*** Opening of Given records ***
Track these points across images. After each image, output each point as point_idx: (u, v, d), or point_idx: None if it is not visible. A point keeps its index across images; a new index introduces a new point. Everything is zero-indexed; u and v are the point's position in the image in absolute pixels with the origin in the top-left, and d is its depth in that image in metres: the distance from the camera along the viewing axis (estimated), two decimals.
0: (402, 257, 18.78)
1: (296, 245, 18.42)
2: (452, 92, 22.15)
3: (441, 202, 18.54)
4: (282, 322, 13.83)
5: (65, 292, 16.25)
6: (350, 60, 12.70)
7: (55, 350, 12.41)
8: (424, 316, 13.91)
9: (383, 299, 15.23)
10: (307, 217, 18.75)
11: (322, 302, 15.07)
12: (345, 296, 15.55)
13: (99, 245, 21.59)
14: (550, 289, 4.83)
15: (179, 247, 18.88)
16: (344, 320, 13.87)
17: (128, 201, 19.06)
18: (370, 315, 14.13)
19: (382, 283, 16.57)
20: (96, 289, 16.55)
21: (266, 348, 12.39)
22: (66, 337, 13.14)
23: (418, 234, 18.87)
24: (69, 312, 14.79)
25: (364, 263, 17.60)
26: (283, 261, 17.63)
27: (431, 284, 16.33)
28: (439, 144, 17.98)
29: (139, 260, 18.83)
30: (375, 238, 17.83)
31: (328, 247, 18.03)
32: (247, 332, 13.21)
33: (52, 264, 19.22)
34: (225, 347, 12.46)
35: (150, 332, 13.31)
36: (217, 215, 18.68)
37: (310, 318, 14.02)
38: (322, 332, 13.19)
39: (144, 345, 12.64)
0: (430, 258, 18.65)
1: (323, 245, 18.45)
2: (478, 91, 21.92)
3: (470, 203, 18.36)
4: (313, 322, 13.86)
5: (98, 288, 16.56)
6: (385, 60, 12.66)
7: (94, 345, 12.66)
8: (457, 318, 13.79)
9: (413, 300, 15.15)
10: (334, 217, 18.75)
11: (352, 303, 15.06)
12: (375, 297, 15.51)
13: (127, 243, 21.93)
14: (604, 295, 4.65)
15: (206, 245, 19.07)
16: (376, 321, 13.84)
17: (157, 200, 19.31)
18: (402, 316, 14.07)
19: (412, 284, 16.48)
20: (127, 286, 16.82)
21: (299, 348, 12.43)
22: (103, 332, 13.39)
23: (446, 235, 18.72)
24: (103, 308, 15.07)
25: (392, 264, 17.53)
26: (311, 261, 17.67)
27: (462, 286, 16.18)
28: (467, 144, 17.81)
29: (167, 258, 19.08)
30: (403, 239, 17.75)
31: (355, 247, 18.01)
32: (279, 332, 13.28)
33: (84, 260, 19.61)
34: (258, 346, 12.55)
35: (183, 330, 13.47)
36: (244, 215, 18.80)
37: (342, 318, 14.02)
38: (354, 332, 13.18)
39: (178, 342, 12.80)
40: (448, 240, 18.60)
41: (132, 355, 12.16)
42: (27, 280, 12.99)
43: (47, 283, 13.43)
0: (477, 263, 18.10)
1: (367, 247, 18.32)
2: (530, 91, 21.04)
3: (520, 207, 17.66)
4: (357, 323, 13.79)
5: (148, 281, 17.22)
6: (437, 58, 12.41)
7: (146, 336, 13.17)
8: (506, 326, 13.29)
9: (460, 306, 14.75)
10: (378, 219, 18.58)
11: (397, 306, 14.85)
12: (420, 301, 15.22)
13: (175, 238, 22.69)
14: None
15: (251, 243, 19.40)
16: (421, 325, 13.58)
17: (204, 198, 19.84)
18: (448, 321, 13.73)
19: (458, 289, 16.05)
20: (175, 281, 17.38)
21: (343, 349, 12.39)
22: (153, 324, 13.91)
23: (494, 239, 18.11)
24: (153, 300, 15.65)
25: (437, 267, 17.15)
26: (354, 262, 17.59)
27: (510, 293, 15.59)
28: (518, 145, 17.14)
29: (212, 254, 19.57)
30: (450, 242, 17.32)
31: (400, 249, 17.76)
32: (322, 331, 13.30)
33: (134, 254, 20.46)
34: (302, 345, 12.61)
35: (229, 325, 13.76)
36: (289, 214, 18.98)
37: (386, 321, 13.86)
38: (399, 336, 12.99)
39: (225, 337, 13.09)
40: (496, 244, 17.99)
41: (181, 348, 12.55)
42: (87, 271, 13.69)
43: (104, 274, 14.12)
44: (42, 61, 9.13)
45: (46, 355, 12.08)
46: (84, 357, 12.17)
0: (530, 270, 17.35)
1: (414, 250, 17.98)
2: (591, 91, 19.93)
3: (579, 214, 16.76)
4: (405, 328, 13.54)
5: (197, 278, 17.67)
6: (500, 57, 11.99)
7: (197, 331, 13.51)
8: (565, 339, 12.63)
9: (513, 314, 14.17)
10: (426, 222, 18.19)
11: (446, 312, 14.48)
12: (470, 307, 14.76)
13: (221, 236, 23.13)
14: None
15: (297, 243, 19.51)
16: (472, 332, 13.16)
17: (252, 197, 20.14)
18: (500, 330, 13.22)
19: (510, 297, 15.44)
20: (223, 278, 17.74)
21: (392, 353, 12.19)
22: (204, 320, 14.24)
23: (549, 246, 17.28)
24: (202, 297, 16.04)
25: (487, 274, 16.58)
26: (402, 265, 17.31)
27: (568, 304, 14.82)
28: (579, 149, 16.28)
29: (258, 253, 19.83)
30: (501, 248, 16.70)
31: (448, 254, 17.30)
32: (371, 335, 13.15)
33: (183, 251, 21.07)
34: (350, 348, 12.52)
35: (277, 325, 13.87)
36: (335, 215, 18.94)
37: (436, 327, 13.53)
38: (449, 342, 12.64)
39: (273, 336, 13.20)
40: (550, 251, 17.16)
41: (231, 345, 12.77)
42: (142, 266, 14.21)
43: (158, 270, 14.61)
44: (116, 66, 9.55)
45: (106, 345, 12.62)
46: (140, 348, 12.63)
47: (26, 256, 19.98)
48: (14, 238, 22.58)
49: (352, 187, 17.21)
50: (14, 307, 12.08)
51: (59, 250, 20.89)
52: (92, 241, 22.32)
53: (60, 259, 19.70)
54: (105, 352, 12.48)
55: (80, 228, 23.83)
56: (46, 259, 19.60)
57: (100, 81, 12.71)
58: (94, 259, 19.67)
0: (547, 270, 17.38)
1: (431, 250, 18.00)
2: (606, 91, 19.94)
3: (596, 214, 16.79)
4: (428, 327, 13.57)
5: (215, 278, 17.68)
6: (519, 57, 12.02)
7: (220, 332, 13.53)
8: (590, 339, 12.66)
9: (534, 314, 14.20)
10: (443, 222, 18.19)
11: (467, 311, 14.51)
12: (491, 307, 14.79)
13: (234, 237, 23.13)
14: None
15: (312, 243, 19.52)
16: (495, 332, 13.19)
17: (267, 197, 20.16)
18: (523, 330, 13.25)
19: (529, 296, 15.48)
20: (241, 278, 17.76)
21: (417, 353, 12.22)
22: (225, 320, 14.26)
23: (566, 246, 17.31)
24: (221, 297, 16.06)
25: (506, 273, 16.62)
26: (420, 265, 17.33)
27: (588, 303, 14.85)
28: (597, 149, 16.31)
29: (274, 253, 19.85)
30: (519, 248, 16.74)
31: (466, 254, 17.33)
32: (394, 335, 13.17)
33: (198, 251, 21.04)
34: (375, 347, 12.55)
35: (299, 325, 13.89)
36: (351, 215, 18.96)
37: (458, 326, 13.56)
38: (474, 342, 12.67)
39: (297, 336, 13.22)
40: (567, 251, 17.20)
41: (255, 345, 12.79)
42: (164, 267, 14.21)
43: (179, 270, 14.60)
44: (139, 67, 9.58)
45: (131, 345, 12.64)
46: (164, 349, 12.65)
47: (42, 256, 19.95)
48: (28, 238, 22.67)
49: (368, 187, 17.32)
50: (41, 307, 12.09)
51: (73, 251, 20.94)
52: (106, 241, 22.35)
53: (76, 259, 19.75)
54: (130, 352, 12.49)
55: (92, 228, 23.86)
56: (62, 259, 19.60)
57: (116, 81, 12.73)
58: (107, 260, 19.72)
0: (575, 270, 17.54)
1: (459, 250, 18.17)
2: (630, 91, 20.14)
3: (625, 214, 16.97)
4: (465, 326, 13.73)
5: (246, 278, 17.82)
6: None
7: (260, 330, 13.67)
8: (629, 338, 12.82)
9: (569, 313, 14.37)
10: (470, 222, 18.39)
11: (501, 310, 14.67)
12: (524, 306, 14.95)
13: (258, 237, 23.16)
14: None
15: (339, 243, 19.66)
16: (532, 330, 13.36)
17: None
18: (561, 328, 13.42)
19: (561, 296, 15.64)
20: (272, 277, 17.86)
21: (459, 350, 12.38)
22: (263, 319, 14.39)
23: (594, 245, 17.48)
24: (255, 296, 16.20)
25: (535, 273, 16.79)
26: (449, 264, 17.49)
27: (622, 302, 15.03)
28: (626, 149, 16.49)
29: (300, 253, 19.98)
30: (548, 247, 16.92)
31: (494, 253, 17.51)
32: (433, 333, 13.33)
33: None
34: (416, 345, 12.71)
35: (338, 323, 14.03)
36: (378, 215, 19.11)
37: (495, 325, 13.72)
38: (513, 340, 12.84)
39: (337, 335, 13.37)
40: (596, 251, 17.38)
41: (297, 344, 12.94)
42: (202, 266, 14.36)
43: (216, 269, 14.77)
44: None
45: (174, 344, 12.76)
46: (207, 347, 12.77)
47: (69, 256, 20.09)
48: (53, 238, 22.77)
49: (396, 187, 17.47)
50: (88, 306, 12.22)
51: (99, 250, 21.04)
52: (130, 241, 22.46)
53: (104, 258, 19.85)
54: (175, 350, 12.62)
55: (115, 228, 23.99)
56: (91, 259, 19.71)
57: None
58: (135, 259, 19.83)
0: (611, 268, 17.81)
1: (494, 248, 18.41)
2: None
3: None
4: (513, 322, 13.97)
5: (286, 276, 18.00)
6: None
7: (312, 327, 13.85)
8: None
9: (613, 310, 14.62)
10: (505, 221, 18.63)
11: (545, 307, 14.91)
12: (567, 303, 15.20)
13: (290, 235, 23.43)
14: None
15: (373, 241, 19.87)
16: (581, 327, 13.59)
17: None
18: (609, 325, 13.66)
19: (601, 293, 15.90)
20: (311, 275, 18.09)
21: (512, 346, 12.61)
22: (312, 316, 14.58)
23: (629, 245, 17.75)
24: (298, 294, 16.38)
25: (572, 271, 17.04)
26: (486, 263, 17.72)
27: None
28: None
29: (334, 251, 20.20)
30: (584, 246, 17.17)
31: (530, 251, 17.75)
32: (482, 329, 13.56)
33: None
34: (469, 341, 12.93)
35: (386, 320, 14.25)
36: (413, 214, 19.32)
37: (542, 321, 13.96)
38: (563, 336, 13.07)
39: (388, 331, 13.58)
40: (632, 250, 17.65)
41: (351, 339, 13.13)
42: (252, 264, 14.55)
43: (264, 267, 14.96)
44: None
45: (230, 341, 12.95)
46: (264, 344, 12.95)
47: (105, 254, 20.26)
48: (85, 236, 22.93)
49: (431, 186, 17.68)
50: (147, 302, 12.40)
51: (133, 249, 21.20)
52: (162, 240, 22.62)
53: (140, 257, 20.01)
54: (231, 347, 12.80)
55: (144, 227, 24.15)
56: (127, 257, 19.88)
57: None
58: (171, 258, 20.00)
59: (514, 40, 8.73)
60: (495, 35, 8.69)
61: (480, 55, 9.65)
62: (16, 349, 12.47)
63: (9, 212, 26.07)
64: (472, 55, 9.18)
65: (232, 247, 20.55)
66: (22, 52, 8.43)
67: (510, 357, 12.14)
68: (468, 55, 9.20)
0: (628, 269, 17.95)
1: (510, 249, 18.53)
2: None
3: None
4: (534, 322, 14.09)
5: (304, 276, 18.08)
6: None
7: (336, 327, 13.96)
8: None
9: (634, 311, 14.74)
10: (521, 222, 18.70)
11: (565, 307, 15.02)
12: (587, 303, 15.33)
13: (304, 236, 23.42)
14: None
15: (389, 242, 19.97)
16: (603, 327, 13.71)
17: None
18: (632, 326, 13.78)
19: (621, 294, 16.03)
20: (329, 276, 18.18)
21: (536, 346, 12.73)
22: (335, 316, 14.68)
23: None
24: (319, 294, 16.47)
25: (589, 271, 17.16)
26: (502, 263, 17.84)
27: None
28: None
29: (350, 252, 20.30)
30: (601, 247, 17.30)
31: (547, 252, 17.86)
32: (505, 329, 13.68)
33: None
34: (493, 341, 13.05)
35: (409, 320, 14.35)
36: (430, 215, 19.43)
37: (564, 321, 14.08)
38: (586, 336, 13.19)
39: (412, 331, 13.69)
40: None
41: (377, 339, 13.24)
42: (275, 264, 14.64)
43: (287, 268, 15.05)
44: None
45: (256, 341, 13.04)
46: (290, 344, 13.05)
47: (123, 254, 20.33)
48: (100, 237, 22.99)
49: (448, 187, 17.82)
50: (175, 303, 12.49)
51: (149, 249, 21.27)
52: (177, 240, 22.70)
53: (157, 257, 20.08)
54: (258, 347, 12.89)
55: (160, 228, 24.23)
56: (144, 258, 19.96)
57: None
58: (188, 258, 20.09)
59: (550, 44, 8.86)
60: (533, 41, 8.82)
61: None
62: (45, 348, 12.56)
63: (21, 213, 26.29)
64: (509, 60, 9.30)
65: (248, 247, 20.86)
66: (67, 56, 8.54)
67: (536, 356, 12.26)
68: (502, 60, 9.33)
*** Close of Given records ***
:: Problem requirements ::
A word-for-word copy of the lines above from the one with "55: (80, 228, 23.83)" through the one with "43: (179, 270, 14.60)", inclusive, is the only output wanted.

:: Worked solution ::
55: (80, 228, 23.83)
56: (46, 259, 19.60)
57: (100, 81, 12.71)
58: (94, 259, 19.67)
0: (547, 270, 17.38)
1: (431, 250, 18.00)
2: (606, 91, 19.94)
3: (596, 214, 16.79)
4: (428, 327, 13.57)
5: (215, 278, 17.68)
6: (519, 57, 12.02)
7: (220, 332, 13.53)
8: (590, 339, 12.66)
9: (534, 314, 14.20)
10: (443, 222, 18.19)
11: (467, 311, 14.51)
12: (491, 307, 14.79)
13: (234, 237, 23.13)
14: None
15: (312, 243, 19.52)
16: (495, 332, 13.19)
17: (267, 197, 20.16)
18: (523, 330, 13.25)
19: (529, 296, 15.48)
20: (241, 278, 17.76)
21: (417, 353, 12.22)
22: (225, 320, 14.26)
23: (566, 246, 17.31)
24: (221, 297, 16.06)
25: (506, 273, 16.62)
26: (420, 265, 17.33)
27: (588, 303, 14.85)
28: (597, 149, 16.31)
29: (274, 253, 19.85)
30: (519, 248, 16.74)
31: (466, 254, 17.33)
32: (394, 335, 13.17)
33: (198, 251, 21.04)
34: (375, 347, 12.55)
35: (299, 325, 13.89)
36: (351, 215, 18.96)
37: (458, 326, 13.56)
38: (474, 342, 12.67)
39: (297, 336, 13.22)
40: (567, 251, 17.20)
41: (255, 345, 12.79)
42: (164, 267, 14.21)
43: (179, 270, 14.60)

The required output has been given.